Micrurus langsdorffi Langsdorff’s Coral Snake
Some other names for this species:
Confused Coral Snake
Santa Cruz Forest Reserve, Loreto, PeruJanuary 18, 2014
Langsdorff’s Coral Snake (Micrurus langsdorffi) Langsdorff’s Coral Snake (Micrurus langsdorffi)
After a long day on the boat from Madre Selva Biological Station, we arrived at Santa Cruz Forest Reserve and began the long hike up the hill to the field station where we were to stay for the next several days. Within an hour of reaching the field station, local staff member Edvin showed us this coral snake that he had found a dozen yards away on the same trail that we had just climbed up. We were not surprised that he had found a snake already, as Edvin is the king of Peruvian snake-finders. But we were surprised that he had found such an interesting one.
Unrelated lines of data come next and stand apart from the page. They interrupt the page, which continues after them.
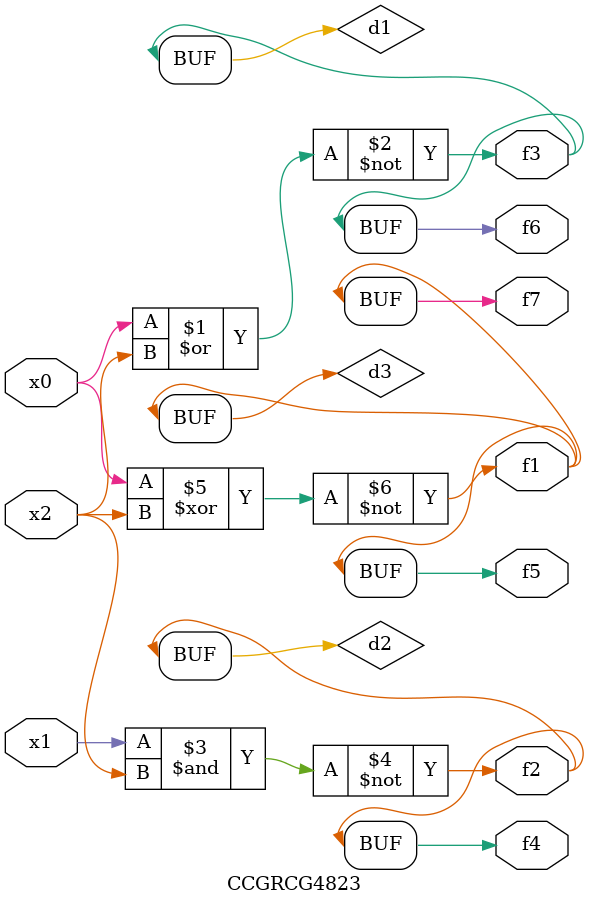
<source format=v>
module CCGRCG4823(
	input x0, x1, x2,
	output f1, f2, f3, f4, f5, f6, f7
);

	wire d1, d2, d3;

	nor (d1, x0, x2);
	nand (d2, x1, x2);
	xnor (d3, x0, x2);
	assign f1 = d3;
	assign f2 = d2;
	assign f3 = d1;
	assign f4 = d2;
	assign f5 = d3;
	assign f6 = d1;
	assign f7 = d3;
endmodule

</source>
It was obviously a coral snake, from its general appearance and twitchy behavior, but which species of coral snake was not so obvious. It didn't resemble anything in the Bartletts' Amazon herps field guide, nor anything in the various photo-grid PDFs of local herps that we had available to us. Our trip leader Matt Cage had never seen this snake personally, but thought that it looked like the snake he remembered from the cover of Campbell & Lamar's Venomous Reptiles of the Western Hemisphere. And indeed that's the species that it turned out to be. It's a particularly interesting coral snake because there are populations with a wide variety of different color patterns. Some of them are more like the traditional tricolored coral snakes, some look like this one, some are mostly black with thin white bands, etc. Matt considered this snake the best find of the trip.